Stored data entries:
'''
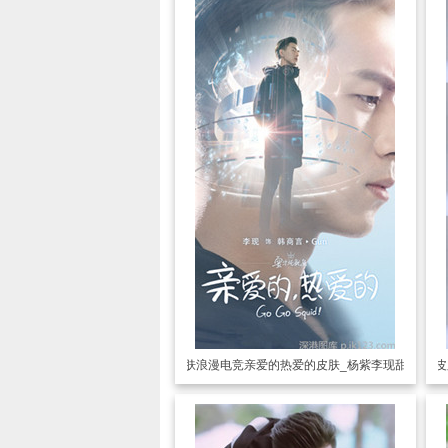
透明皮肤
浪漫电竞亲爱的热爱的皮肤_杨紫李现甜蜜相爱
透明皮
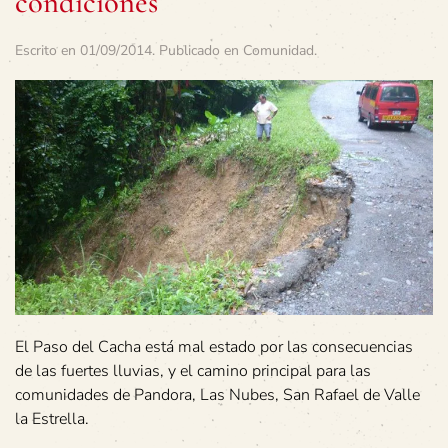
condiciones
Escrito en
01/09/2014
. Publicado en
Comunidad
.
El Paso del Cacha está mal estado por las consecuencias
de las fuertes lluvias, y el camino principal para las
comunidades de Pandora, Las Nubes, San Rafael de Valle
la Estrella.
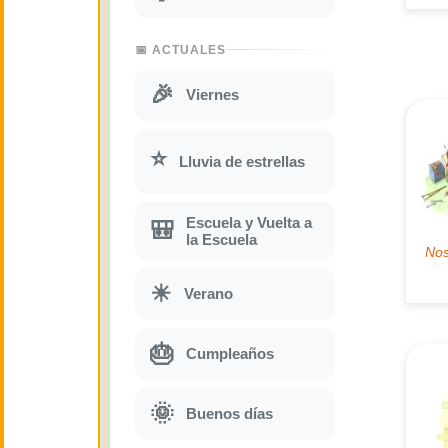
📅 ACTUALES
🎉
Viernes
⭐
Lluvia de estrellas
Escuela y Vuelta a
🎒
la Escuela
☀
Verano
🎂
Cumpleaños
🌞
Buenos días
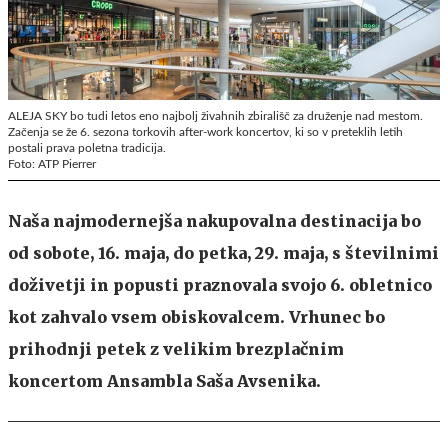
ALEJA SKY bo tudi letos eno najbolj živahnih zbirališč za druženje nad mestom.
Začenja se že 6. sezona torkovih after-work koncertov, ki so v preteklih letih
postali prava poletna tradicija.
Foto: ATP Pierrer
Naša najmodernejša nakupovalna destinacija bo
od sobote, 16. maja, do petka, 29. maja, s številnimi
doživetji in popusti praznovala svojo 6. obletnico
kot zahvalo vsem obiskovalcem. Vrhunec bo
prihodnji petek z velikim brezplačnim
koncertom Ansambla Saša Avsenika.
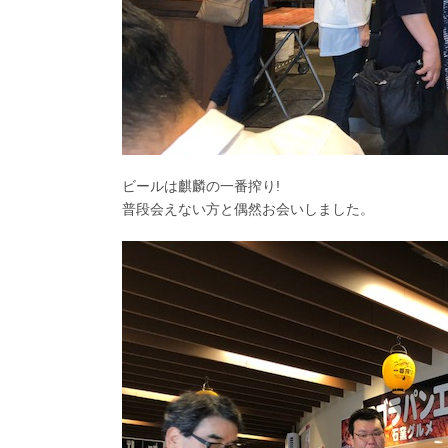
ビールは麒麟の一番搾り!
普段会えない方と偶然お会いしました。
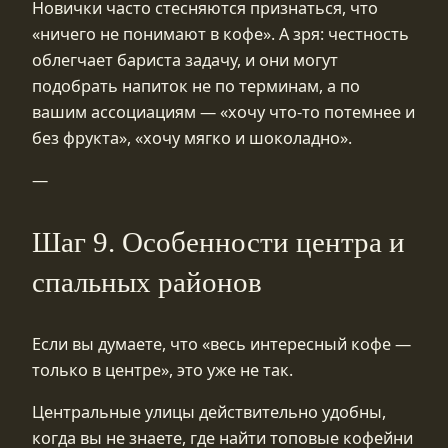
Новички часто стесняются признаться, что
«ничего не понимают в кофе». А зря: честность
облегчает бариста задачу, и они могут
подобрать напиток не по терминам, а по
вашим ассоциациям — «хочу что‑то потемнее и
без фрукта», «хочу мягко и шоколадно».
—
Шаг 9. Особенности центра и
спальных районов
Если вы думаете, что «весь интересный кофе —
только в центре», это уже не так.
Центральные улицы действительно удобны,
когда вы не знаете, где найти топовые кофейни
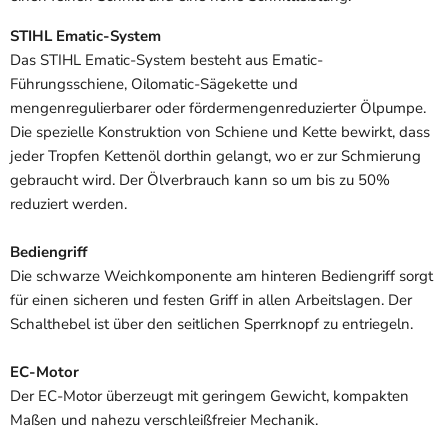
STIHL Ematic-System
Das STIHL Ematic-System besteht aus Ematic-
Führungsschiene, Oilomatic-Sägekette und
mengenregulierbarer oder fördermengenreduzierter Ölpumpe.
Die spezielle Konstruktion von Schiene und Kette bewirkt, dass
jeder Tropfen Kettenöl dorthin gelangt, wo er zur Schmierung
gebraucht wird. Der Ölverbrauch kann so um bis zu 50%
reduziert werden.
Bediengriff
Die schwarze Weichkomponente am hinteren Bediengriff sorgt
für einen sicheren und festen Griff in allen Arbeitslagen. Der
Schalthebel ist über den seitlichen Sperrknopf zu entriegeln.
EC-Motor
Der EC-Motor überzeugt mit geringem Gewicht, kompakten
Maßen und nahezu verschleißfreier Mechanik.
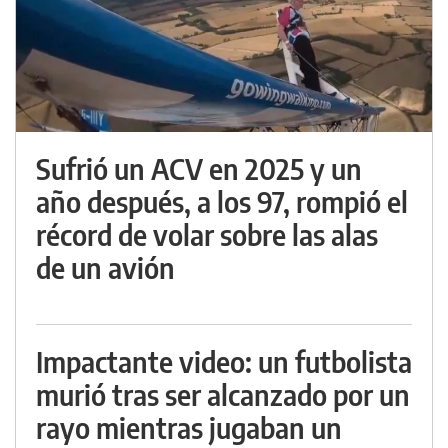
Sufrió un ACV en 2025 y un
año después, a los 97, rompió el
récord de volar sobre las alas
de un avión
Impactante video: un futbolista
murió tras ser alcanzado por un
rayo mientras jugaban un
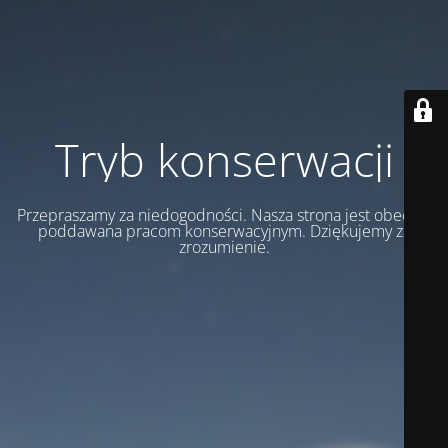
Tryb konserwacji
Przepraszamy za niedogodności. Nasza strona jest obecnie
poddawana pracom konserwacyjnym. Dziękujemy za
zrozumienie.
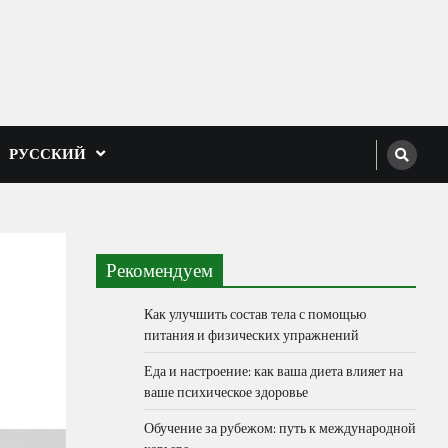
РУССКИЙ
Рекомендуем
Как улучшить состав тела с помощью
питания и физических упражнений
Еда и настроение: как ваша диета влияет на
ваше психическое здоровье
Обучение за рубежом: путь к международной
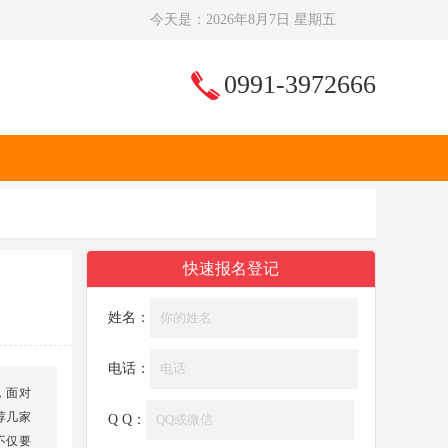
今天是：
2026年8月7日 星期五
0991-3972666
快速报名登记
姓名：
电话：
，面对
荐几家
Q Q：
不仅要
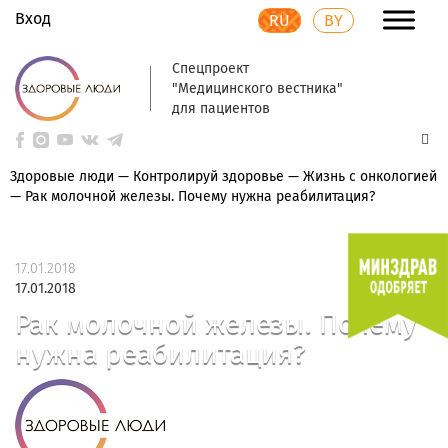
Вход
RU
BY
Спецпроект
"Медицинского вестника"
для пациентов
Здоровые люди
—
Контролируй здоровье
—
Жизнь с онкологией
—
Рак молочной железы. Почему нужна реабилитация?
17.01.2018
17.01.2018
Рак молочной железы. Почему
нужна реабилитация?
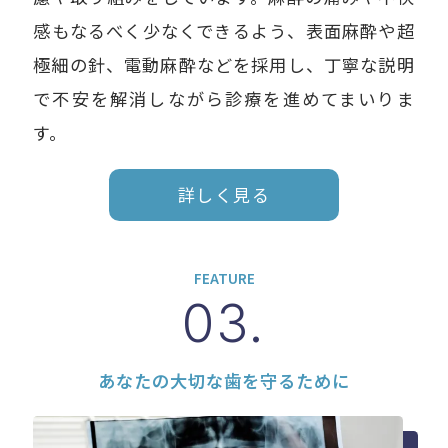
感もなるべく少なくできるよう、表面麻酔や超
極細の針、電動麻酔などを採用し、丁寧な説明
で不安を解消しながら診療を進めてまいりま
す。
詳しく見る
FEATURE
03.
あなたの大切な歯を守るために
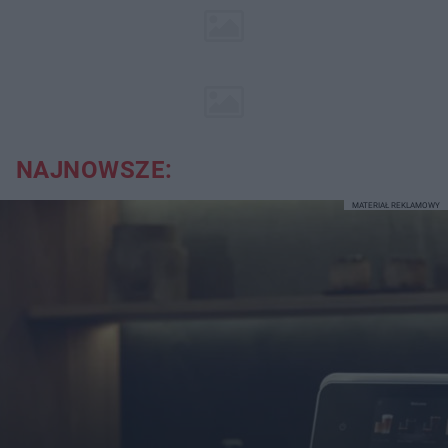
NAJNOWSZE:
MATERIAŁ REKLAMOWY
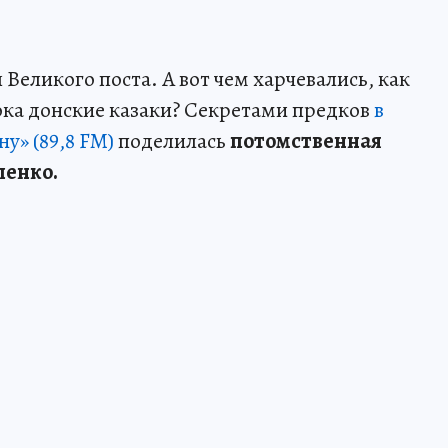
еликого поста. А вот чем харчевались, как
ока донские казаки? Секретами предков
в
у» (89,8 FM)
поделилась
потомственная
пенко.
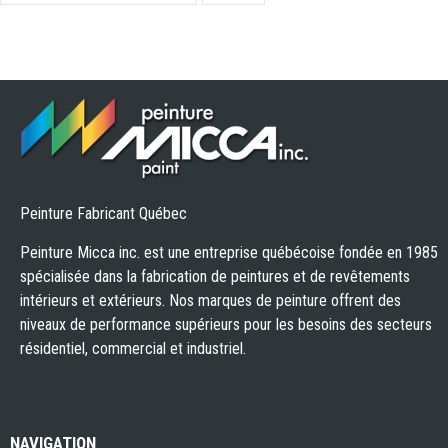
Peinture Fabricant Québec
Peinture Micca inc. est une entreprise québécoise fondée en 1985
spécialisée dans la fabrication de peintures et de revêtements
intérieurs et extérieurs. Nos marques de peinture offrent des
niveaux de performance supérieurs pour les besoins des secteurs
résidentiel, commercial et industriel.
NAVIGATION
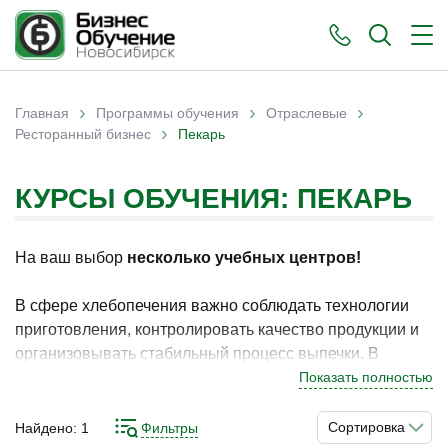
›
›
›
Главная
Программы обучения
Отраслевые
›
Вы здесь
Ресторанный бизнес
Пекарь
КУРСЫ ОБУЧЕНИЯ: ПЕКАРЬ
На ваш выбор
несколько учебных центров!
В сфере хлебопечения важно соблюдать технологии
приготовления, контролировать качество продукции и
организовывать стабильный процесс выпечки. В
Новосибирске программы по данному направлению
Показать полностью
востребованы у специалистов, которые стремятся
повысить квалификацию и работать пекарями в
Сортировка
Найдено:
1
Фильтры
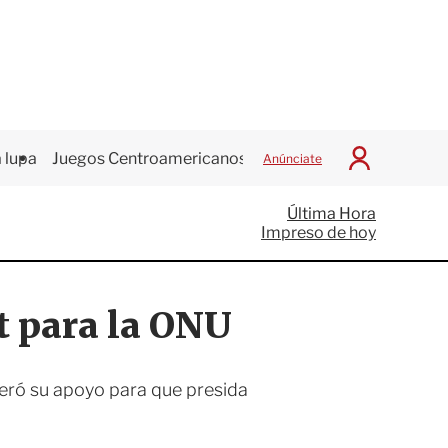
 lupa
Juegos Centroamericanos
Anúnciate
I
n
i
Última Hora
c
Impreso de hoy
i
a
r
S
t para la ONU
e
s
i
ó
teró su apoyo para que presida
n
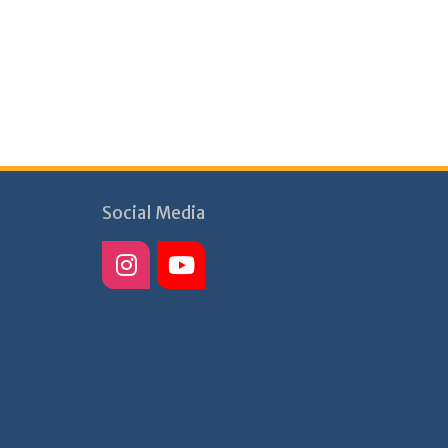
Social Media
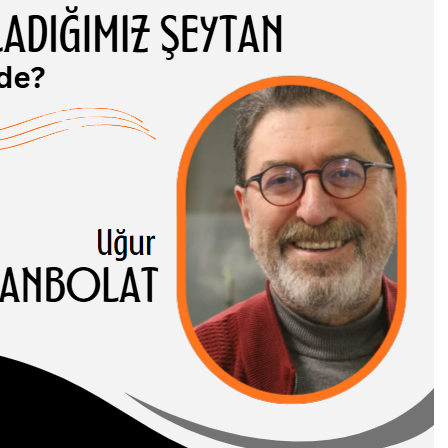
ADIĞIMIZ
TAN NEREDE?
 CANBOLAT
-I HASENE erleri,
 ve somut
rı birbirinden…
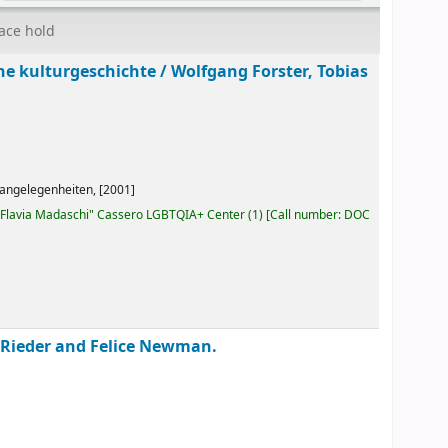
ace hold
ine kulturgeschichte /
Wolfgang Forster, Tobias
angelegenheiten,
[2001]
Flavia Madaschi" Cassero LGBTQIA+ Center
(1)
Call number:
DOC
s Rieder and Felice Newman.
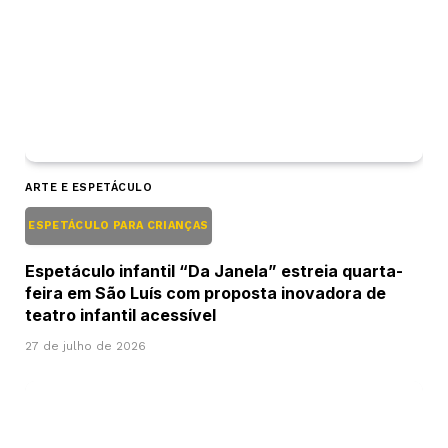
ARTE E ESPETÁCULO
ESPETÁCULO PARA CRIANÇAS
Espetáculo infantil “Da Janela” estreia quarta-
feira em São Luís com proposta inovadora de
teatro infantil acessível
27 de julho de 2026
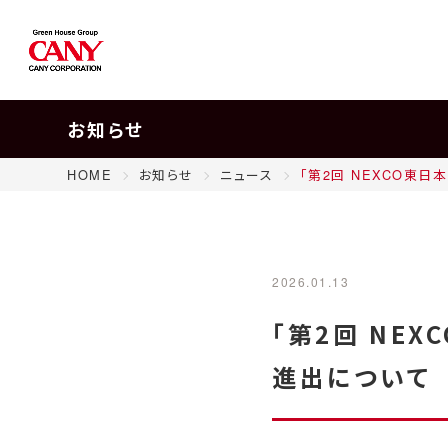
お知らせ
HOME
お知らせ
ニュース
「第2回 NEXCO東
2026.01.13
「第2回 NE
進出について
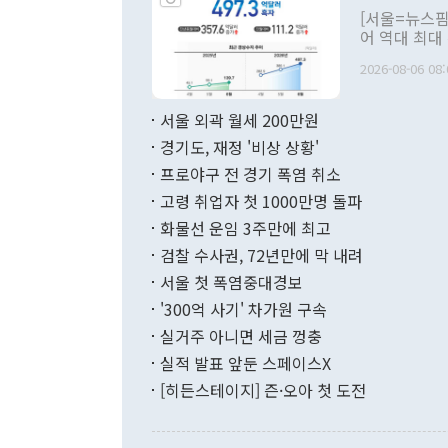
관의 대북 정
[서울=뉴스핌
관 부처 장관
어 역대 최대
관의 무리한 
출 호조로 월
다. [정동영 통일부 장관이 지난달 23일 오후 서울 종로구 정부서울청사에
2026-08-06 08:
료=한국은행] 한국은행이 6일 발표한 '2026년 6월 국제수지(잠정)'에
서 취임 1주년 
면 지난 6월
부 장관 권한
1000만달러
서울 외곽 월세 200만원
발전 구상'을
이에 따라 올
적 갈등 해결
경기도, 재정 '비상 상황'
했다. 경상수
결과 혐오의 
9000만달러
프로야구 전 경기 폭염 취소
년간의 CVI
지 기준 상품
고령 취업자 첫 1000만명 돌파
무너졌다고도 
며 월간 기준
현실을 바꾸는
달러로 38.
화물선 운임 3주만에 최고
를 평화 체제
196.9% 급
검찰 수사권, 72년만에 막 내려
함께 4자 대
수출은 160
지만 이 대통
서울 첫 폭염중대경보
(18.6%) 
화공존 정책이
했다. 통관 기
'300억 사기' 차가원 구속
다"고 지적했
(16.4%)
투리가 잡혀 
실거주 아니면 세금 껑충
월(-10억9
쁜 상황이 초
증가와 유류할
실적 발표 앞둔 스페이스X
9·19 군사
기록했지만 
[히든스테이지] 즌·오아 첫 도전
"우리의 선의
로 전환됐다.
으로 약간의 의문
를 기록해 전
관은 업무보고
는 배당수입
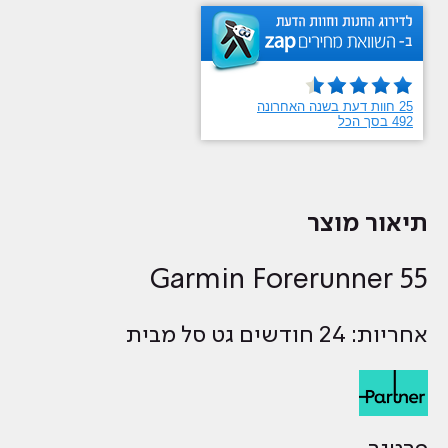
תיאור מוצר
Garmin Forerunner 55
אחריות: 24 חודשים גט סל מבית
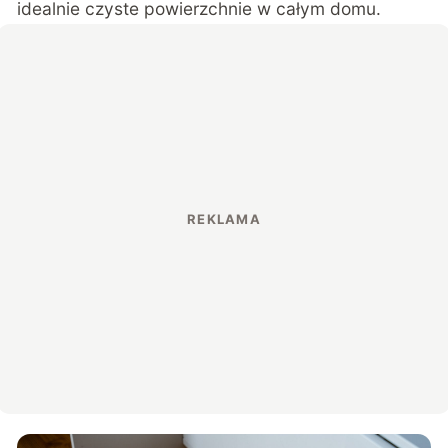
idealnie czyste powierzchnie w całym domu.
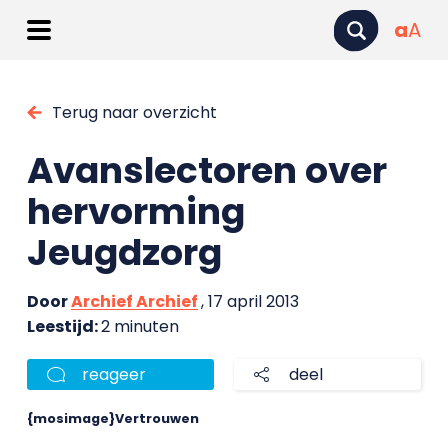
a
A
Terug naar overzicht
Avanslectoren over
hervorming
Jeugdzorg
Door
Archief Archief
, 17 april 2013
Leestijd:
2 minuten
reageer
deel
{mosimage}Vertrouwen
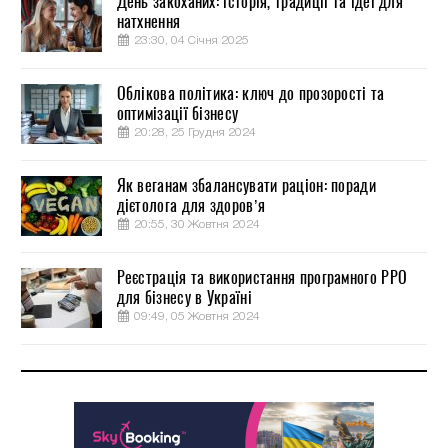
День закоханих: історія, традиції та ідеї для
натхнення
23:30, 04 Січня 2025
Облікова політика: ключ до прозорості та
оптимізації бізнесу
20:28, 25 Грудня 2024
Як веганам збалансувати раціон: поради
дієтолога для здоров’я
20:55, 30 Жовтня 2024
Реєстрація та використання програмного РРО
для бізнесу в Україні
09:49, 05 Жовтня 2024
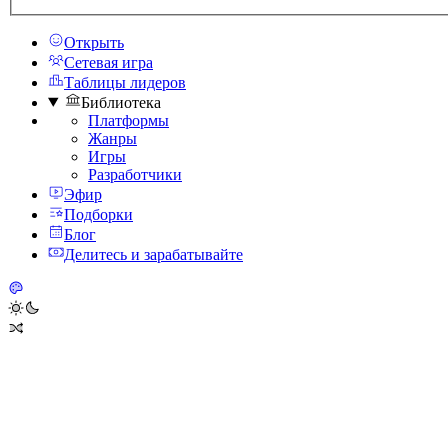
Открыть
Сетевая игра
Таблицы лидеров
Библиотека
Платформы
Жанры
Игры
Разработчики
Эфир
Подборки
Блог
Делитесь и зарабатывайте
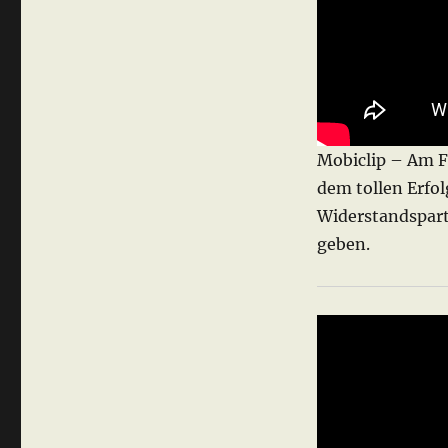
Mobiclip – Am Fr
dem tollen Erfol
Widerstandspar
geben.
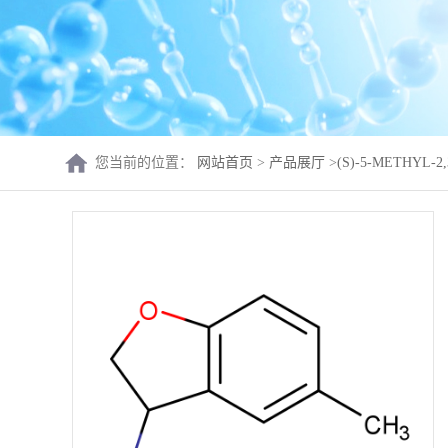
您当前的位置：
网站首页
>
产品展厅
>
(S)-5-METHYL-2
'''
Can you reproduce the records word for word, beginning at their start and ending with the line that contains "когда вы не знаете, где найти топовые кофейни", including that line? Omit the pictures.

透明皮肤
浪漫电竞亲爱的热爱的皮肤_杨紫李现甜蜜相爱
透明皮
condiciones
Escrito en
01/09/2014
. Publicado en
Comunidad
.
El Paso del Cacha está mal estado por las consecuencias
de las fuertes lluvias, y el camino principal para las
comunidades de Pandora, Las Nubes, San Rafael de Valle
la Estrella.
📅 ACTUALES
🎉
Viernes
⭐
Lluvia de estrellas
Escuela y Vuelta a
🎒
la Escuela
☀
Verano
🎂
Cumpleaños
🌞
Buenos días
ALEJA SKY bo tudi letos eno najbolj živahnih zbirališč za druženje nad mestom.
Začenja se že 6. sezona torkovih after-work koncertov, ki so v preteklih letih
postali prava poletna tradicija.
Foto: ATP Pierrer
Naša najmodernejša nakupovalna destinacija bo
od sobote, 16. maja, do petka, 29. maja, s številnimi
doživetji in popusti praznovala svojo 6. obletnico
kot zahvalo vsem obiskovalcem. Vrhunec bo
prihodnji petek z velikim brezplačnim
koncertom Ansambla Saša Avsenika.
ビールは麒麟の一番搾り!
普段会えない方と偶然お会いしました。
Новички часто стесняются признаться, что
«ничего не понимают в кофе». А зря: честность
облегчает бариста задачу, и они могут
подобрать напиток не по терминам, а по
вашим ассоциациям — «хочу что‑то потемнее и
без фрукта», «хочу мягко и шоколадно».
—
Шаг 9. Особенности центра и
спальных районов
Если вы думаете, что «весь интересный кофе —
только в центре», это уже не так.
Центральные улицы действительно удобны,
когда вы не знаете, где найти топовые кофейни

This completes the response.